Thursday, March 23, 2006

Educational outlook poor in Serbia

BELGRADE -- Thursday - In comparison to the rest of Europe, the smallest number of young people are enrolled in university in Serbia.

In Serbia, only ten per cent of students go on to higher education and countries in transition, which were once behind Serbia, have averages of 20 per cent or higher. Experts are warning that this is the last sign for the Serbian Government to complete a new strategy for higher learning.

In Germany, 40 per cent of students continue their education after middle school, in England and France, 50 per cent of students go on to university as do 55 per cent of students in the US. Education experts say that educated societies progress faster because the society ends up being more creative generally. The statistics in Serbia point to a large percentage of unused potential.

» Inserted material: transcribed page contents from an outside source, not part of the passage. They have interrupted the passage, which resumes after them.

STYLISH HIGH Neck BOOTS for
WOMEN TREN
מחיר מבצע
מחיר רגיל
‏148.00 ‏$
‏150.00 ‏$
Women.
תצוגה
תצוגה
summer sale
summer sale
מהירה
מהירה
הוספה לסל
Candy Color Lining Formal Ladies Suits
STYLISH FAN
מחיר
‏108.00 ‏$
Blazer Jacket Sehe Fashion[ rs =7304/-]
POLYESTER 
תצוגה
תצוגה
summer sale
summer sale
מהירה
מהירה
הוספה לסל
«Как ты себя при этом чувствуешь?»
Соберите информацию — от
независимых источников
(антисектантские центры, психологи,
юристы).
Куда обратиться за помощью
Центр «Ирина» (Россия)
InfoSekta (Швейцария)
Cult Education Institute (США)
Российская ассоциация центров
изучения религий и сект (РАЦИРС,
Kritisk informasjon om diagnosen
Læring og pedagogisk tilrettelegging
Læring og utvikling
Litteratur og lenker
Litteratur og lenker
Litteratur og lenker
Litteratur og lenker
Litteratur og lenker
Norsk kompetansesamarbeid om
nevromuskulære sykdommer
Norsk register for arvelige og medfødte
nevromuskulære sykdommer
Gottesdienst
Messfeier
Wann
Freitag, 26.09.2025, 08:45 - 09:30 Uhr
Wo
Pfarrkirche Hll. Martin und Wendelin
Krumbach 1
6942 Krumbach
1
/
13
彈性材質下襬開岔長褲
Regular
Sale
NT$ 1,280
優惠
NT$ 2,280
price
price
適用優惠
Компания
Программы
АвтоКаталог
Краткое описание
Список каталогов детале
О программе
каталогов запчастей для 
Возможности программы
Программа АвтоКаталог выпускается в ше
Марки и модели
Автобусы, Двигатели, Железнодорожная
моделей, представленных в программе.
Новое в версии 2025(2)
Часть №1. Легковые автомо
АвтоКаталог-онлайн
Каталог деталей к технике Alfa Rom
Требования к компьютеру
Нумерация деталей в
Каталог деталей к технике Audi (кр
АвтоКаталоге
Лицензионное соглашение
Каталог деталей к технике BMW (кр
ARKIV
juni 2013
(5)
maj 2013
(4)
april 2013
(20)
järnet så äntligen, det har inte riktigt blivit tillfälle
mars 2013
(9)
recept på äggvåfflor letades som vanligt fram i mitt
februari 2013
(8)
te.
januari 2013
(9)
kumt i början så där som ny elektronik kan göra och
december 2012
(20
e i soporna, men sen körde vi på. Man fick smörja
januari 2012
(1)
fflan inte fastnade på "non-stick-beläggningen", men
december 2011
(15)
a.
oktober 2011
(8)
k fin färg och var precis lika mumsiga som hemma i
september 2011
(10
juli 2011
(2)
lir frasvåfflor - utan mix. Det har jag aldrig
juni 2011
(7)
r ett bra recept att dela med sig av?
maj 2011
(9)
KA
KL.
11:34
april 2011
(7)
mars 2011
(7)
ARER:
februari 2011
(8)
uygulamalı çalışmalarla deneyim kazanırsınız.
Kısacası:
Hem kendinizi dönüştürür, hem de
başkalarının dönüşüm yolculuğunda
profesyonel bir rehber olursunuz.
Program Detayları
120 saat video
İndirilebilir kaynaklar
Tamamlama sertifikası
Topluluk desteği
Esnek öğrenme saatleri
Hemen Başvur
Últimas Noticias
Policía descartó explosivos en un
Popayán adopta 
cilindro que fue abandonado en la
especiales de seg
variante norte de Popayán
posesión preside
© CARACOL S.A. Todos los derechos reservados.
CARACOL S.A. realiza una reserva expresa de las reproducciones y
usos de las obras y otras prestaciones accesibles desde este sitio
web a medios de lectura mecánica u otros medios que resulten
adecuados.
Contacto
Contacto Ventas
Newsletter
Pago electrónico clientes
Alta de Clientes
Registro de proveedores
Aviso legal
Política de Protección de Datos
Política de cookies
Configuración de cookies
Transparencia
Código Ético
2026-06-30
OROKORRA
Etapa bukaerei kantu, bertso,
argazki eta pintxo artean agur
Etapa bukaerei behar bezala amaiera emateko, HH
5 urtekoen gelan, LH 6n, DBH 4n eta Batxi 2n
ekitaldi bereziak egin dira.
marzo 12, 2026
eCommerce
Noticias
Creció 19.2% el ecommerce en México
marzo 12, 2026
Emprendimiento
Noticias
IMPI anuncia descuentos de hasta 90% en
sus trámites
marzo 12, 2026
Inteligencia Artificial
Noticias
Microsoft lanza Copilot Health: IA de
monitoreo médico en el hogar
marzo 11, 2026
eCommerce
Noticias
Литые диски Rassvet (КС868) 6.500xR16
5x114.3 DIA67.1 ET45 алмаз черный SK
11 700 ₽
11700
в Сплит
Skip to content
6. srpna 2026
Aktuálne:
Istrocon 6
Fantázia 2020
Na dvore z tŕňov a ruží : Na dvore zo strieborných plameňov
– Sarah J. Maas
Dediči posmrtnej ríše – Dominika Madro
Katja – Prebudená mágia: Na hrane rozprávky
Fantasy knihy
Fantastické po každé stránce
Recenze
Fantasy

Lacking higher education in the community also leads to an inadequate cultural matrix and the perpetuation of stereotypes. This also has an effect on industrial development and has political consequences as well. The main reasons for the small number of students continuing their education are tied to the lack of political development and metropolisation. Serbia also lacks adequate services in higher education. The strategic goal is to get the percentage up to 20 per cent in Serbia as well over the next series of years. Serbia also suffers from having obsolete university programs which prepare students for jobs and positions which have already been rendered obsolete in a modern society. B92


Anonymous said...

Metropolisation!!! Does that mean Serbs have become "too cool for school"?

Balkan Update said...

Yeah I was puzzled by it too. I am not sure what they mean by it. Metropolisation does not mean education- so this is a wrong way about fixing this problem. I am really curios to know why so few Serbs do not go to higher education. My guess is that because there is no prospect of finding a job once out of school. But on other side there is no prospect for jobs in Kosovo either but the Universities are being flooded with students every year.
I think this merits a little bit more research to come to any kind of conclusion.